(Collected data entries)
##########

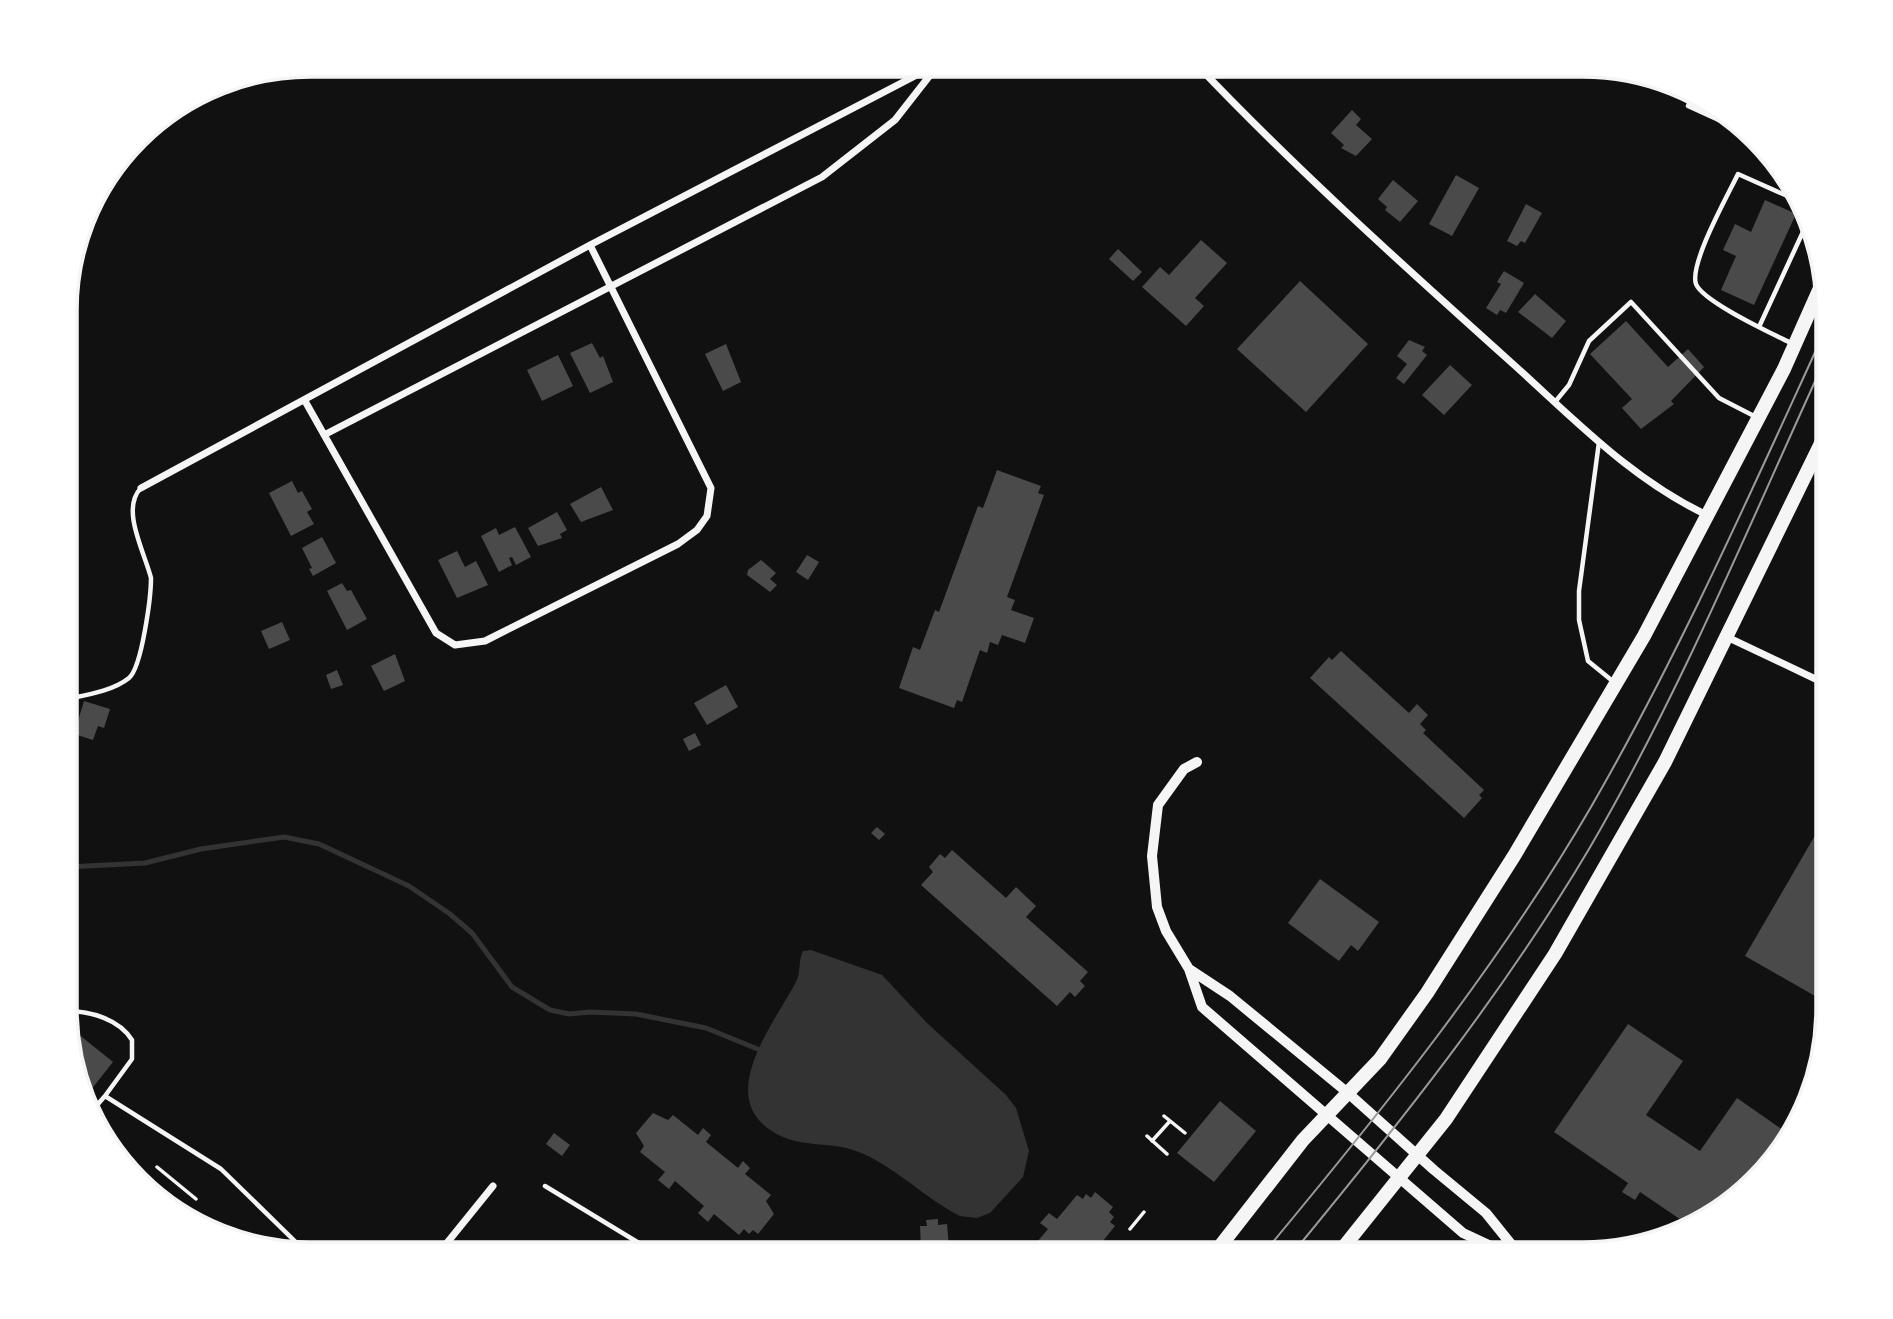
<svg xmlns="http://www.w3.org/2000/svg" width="1893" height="1319" font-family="Raleway,sans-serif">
<rect width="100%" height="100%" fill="#111"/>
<path fill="#333" d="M 811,950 L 882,975 L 927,1023 L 1006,1095 L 1016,1108 L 1029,1151 L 1023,1177 L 990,1213 L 977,1218 L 960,1216 C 924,1198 894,1165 856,1151 C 833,1142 806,1147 783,1137 C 709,1104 772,1027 796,982 C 801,972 798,961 803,951 Z"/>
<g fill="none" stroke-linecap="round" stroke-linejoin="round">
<path stroke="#333" stroke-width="5" d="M 67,867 L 145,863 L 201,849 L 284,837 L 319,844 L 409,886 L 450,914 L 472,933 L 512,987 L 550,1010 L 569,1014 L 590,1012 L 636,1014 L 706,1028 L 765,1052"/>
</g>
<path fill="#4a4a4a" d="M 1352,110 L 1361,119 L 1356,125 L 1372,139 L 1356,156 L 1341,148 L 1344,145 L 1331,133 Z
M 1456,175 L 1479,188 L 1452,236 L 1429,224 Z
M 1393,180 L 1418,201 L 1400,222 L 1385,210 L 1387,207 L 1378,199 Z
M 1765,200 L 1796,214 L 1754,305 L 1721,290 L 1736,256 L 1723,250 L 1735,224 L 1751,232 Z
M 1526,204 L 1542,213 L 1525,243 L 1521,241 L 1517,246 L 1507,241 Z
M 1201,240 L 1227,263 L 1195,298 L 1204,306 L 1186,326 L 1142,287 L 1160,267 L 1169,275 Z
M 1118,249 L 1142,272 L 1133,281 L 1109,259 Z
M 1504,271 L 1524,283 L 1506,313 L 1500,310 L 1497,315 L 1486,308 L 1501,284 L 1497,282 Z
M 1300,281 L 1368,344 L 1306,412 L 1237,349 Z
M 1535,294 L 1566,321 L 1552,338 L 1518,312 Z
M 1626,321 L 1668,367 L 1688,349 L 1704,367 L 1671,401 L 1674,404 L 1641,429 L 1622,408 L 1632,399 L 1590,354 Z
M 1409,340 L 1425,347 L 1422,351 L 1427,355 L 1404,384 L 1396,378 L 1407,364 L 1397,356 Z
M 592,343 L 600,358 L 603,356 L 613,382 L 590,393 L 570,353 Z
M 726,344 L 741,382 L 723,391 L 705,354 Z
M 558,355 L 573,386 L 542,401 L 527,370 Z
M 1450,365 L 1472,385 L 1444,415 L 1422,395 Z
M 997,470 L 1041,486 L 1038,493 L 1044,495 L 1007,597 L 1015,600 L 1011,610 L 1034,618 L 1025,643 L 1002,635 L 998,645 L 990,642 L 987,653 L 980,650 L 962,702 L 957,700 L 954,708 L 899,688 L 913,647 L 920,650 L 935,610 L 939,612 L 978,506 L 983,508 Z
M 292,481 L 298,493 L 302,491 L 312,509 L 307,512 L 314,524 L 291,536 L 269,493 Z
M 601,487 L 613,510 L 581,522 L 570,504 Z
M 557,512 L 567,530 L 560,534 L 562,538 L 538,546 L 528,528 Z
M 515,527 L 531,557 L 516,565 L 512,557 L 509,558 L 512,565 L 499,572 L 481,536 L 496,528 L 499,535 Z
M 322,537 L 336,563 L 313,576 L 309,569 L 312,568 L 302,548 Z
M 457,551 L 465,567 L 476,561 L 488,585 L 457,598 L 438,560 Z
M 807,555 L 819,562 L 808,580 L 796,572 Z
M 761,560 L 776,573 L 770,579 L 777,585 L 770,592 L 747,575 L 748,570 Z
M 342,583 L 347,591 L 351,590 L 367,619 L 347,630 L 327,591 Z
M 282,622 L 290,640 L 269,649 L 261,631 Z
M 1341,651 L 1409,713 L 1417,704 L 1428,715 L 1420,724 L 1426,730 L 1423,733 L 1484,790 L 1479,795 L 1482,798 L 1464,818 L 1310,678 L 1329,657 L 1332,660 Z
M 395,654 L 405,681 L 384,691 L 371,666 Z
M 337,670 L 343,685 L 331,689 L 326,675 Z
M 726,685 L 738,707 L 707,725 L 694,703 Z
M 84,701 L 110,709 L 104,728 L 98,726 L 93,740 L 74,734 Z
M 695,733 L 701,745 L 689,751 L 683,739 Z
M 1828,813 L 1828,973 L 1815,996 L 1745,956 Z
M 877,827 L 885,834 L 879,840 L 871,833 Z
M 952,850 L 1006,898 L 1016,887 L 1036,906 L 1026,917 L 1088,972 L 1080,981 L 1085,986 L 1075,997 L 1070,992 L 1057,1006 L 921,885 L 933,872 L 929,867 L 940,854 L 945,858 Z
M 1320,879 L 1379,922 L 1358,951 L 1351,945 L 1339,961 L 1288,923 Z
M 1628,1024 L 1683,1061 L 1646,1115 L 1700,1151 L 1737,1098 L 1790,1135 L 1772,1163 L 1693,1228 L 1640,1192 L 1635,1200 L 1622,1192 L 1628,1183 L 1554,1132 Z
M 67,1025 L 113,1062 L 86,1096 L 67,1041 Z
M 1220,1101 L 1256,1131 L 1214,1182 L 1177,1153 Z
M 653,1113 L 668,1120 L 673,1115 L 698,1135 L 703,1128 L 711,1135 L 706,1142 L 738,1168 L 743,1161 L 750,1168 L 745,1174 L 771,1195 L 766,1201 L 774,1214 L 758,1234 L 753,1230 L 749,1234 L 744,1229 L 739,1235 L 714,1214 L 708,1222 L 698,1213 L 704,1206 L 675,1181 L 669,1189 L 658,1180 L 665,1172 L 640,1152 L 644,1146 L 636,1133 Z
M 554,1133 L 570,1145 L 562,1156 L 546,1144 Z
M 1095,1192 L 1113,1207 L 1109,1212 L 1114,1217 L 1110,1222 L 1115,1226 L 1095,1251 L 1099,1254 L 1027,1254 L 1048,1229 L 1040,1223 L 1049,1213 L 1057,1219 L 1077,1195 L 1083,1199 L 1086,1194 L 1091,1198 Z
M 938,1219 L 938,1225 L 947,1224 L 949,1247 L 957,1254 L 917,1254 L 921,1249 L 920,1226 L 927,1226 L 926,1220 Z
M 264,1238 L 280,1251 L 257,1246 Z
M 966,1246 L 972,1251 L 975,1246 L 985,1254 L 959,1254 Z"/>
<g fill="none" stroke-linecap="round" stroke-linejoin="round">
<path stroke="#f5f5f5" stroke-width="3.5" d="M 1164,1116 L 1185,1133
M 1147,1136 L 1167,1154
M 1152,1141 L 1170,1121
M 157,1167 L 196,1199
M 1130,1229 L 1144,1212"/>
<path stroke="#f5f5f5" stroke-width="4.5" d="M 1693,95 L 1688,106 L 1745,132
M 1759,327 L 1808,221
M 1791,343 C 1773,334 1703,302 1696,284 C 1689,264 1728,195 1738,174 L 1803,203
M 1555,402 L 1569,385 L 1589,341 L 1631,302 L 1719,398 L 1756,417
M 1599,442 L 1579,591 L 1579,620 L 1588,661 L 1615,683
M 67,699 C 86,695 113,691 129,678 C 142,667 151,596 151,578 C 145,553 120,509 141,488
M 67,1011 C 90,1011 119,1019 132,1040 L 132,1059 L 105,1096
M 91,1112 L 105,1096 L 221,1169 L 308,1254
M 545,1186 L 657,1254"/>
<path stroke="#f5f5f5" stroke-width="7" d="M 1197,65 C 1297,170 1405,267 1513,364 C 1574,419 1633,481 1709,516
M 305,401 L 436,633 L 455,645 L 485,641 L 678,544 L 697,530 L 707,516 L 711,488 L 590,245
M 324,435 L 822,177 L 895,120 L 938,65
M 141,488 L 590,245 L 936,65
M 1727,637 L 1828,685
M 438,1254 L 493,1186"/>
<path stroke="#f5f5f5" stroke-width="10" d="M 1197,762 L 1184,769 L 1158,805 L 1152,856 L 1157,907 L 1166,931 L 1189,969 L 1202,1007 L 1463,1233 L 1508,1254
M 1189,969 L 1230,996 L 1348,1093 L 1434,1170 L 1486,1213 L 1519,1254"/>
<path stroke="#f5f5f5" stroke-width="14" d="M 1214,1254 L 1303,1140 L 1380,1059 L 1427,993 L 1514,856 L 1644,636 L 1784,369 L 1824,279
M 1338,1254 L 1446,1119 L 1555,954 L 1665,762 L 1828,429"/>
<path stroke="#9a9a9a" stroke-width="2" d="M 1263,1254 C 1381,1112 1498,967 1591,807 C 1681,651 1753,487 1828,324
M 1292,1254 C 1399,1124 1503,994 1589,849 C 1682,690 1751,520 1828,353"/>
</g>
<path d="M0 0H1893V1319H0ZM310 77H1583A233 233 0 0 1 1816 310V1009A233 233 0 0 1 1583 1242H310A233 233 0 0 1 77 1009V310A233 233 0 0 1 310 77Z" fill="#fff" fill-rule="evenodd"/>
<path fill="none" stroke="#f5f5f5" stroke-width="3.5" d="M310 77H1583A233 233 0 0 1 1816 310V1009A233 233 0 0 1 1583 1242H310A233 233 0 0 1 77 1009V310A233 233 0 0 1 310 77Z"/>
</svg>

##########

_Your assignment_
Extract exactly and only the lines above from the line containing "M 67,1025 L 113,1062 L 86,1096 L 67,1041 Z" through the line containing "M 1727,637 L 1828,685", both end lines included.

_Written solution_
M 67,1025 L 113,1062 L 86,1096 L 67,1041 Z
M 1220,1101 L 1256,1131 L 1214,1182 L 1177,1153 Z
M 653,1113 L 668,1120 L 673,1115 L 698,1135 L 703,1128 L 711,1135 L 706,1142 L 738,1168 L 743,1161 L 750,1168 L 745,1174 L 771,1195 L 766,1201 L 774,1214 L 758,1234 L 753,1230 L 749,1234 L 744,1229 L 739,1235 L 714,1214 L 708,1222 L 698,1213 L 704,1206 L 675,1181 L 669,1189 L 658,1180 L 665,1172 L 640,1152 L 644,1146 L 636,1133 Z
M 554,1133 L 570,1145 L 562,1156 L 546,1144 Z
M 1095,1192 L 1113,1207 L 1109,1212 L 1114,1217 L 1110,1222 L 1115,1226 L 1095,1251 L 1099,1254 L 1027,1254 L 1048,1229 L 1040,1223 L 1049,1213 L 1057,1219 L 1077,1195 L 1083,1199 L 1086,1194 L 1091,1198 Z
M 938,1219 L 938,1225 L 947,1224 L 949,1247 L 957,1254 L 917,1254 L 921,1249 L 920,1226 L 927,1226 L 926,1220 Z
M 264,1238 L 280,1251 L 257,1246 Z
M 966,1246 L 972,1251 L 975,1246 L 985,1254 L 959,1254 Z"/>
<g fill="none" stroke-linecap="round" stroke-linejoin="round">
<path stroke="#f5f5f5" stroke-width="3.5" d="M 1164,1116 L 1185,1133
M 1147,1136 L 1167,1154
M 1152,1141 L 1170,1121
M 157,1167 L 196,1199
M 1130,1229 L 1144,1212"/>
<path stroke="#f5f5f5" stroke-width="4.5" d="M 1693,95 L 1688,106 L 1745,132
M 1759,327 L 1808,221
M 1791,343 C 1773,334 1703,302 1696,284 C 1689,264 1728,195 1738,174 L 1803,203
M 1555,402 L 1569,385 L 1589,341 L 1631,302 L 1719,398 L 1756,417
M 1599,442 L 1579,591 L 1579,620 L 1588,661 L 1615,683
M 67,699 C 86,695 113,691 129,678 C 142,667 151,596 151,578 C 145,553 120,509 141,488
M 67,1011 C 90,1011 119,1019 132,1040 L 132,1059 L 105,1096
M 91,1112 L 105,1096 L 221,1169 L 308,1254
M 545,1186 L 657,1254"/>
<path stroke="#f5f5f5" stroke-width="7" d="M 1197,65 C 1297,170 1405,267 1513,364 C 1574,419 1633,481 1709,516
M 305,401 L 436,633 L 455,645 L 485,641 L 678,544 L 697,530 L 707,516 L 711,488 L 590,245
M 324,435 L 822,177 L 895,120 L 938,65
M 141,488 L 590,245 L 936,65
M 1727,637 L 1828,685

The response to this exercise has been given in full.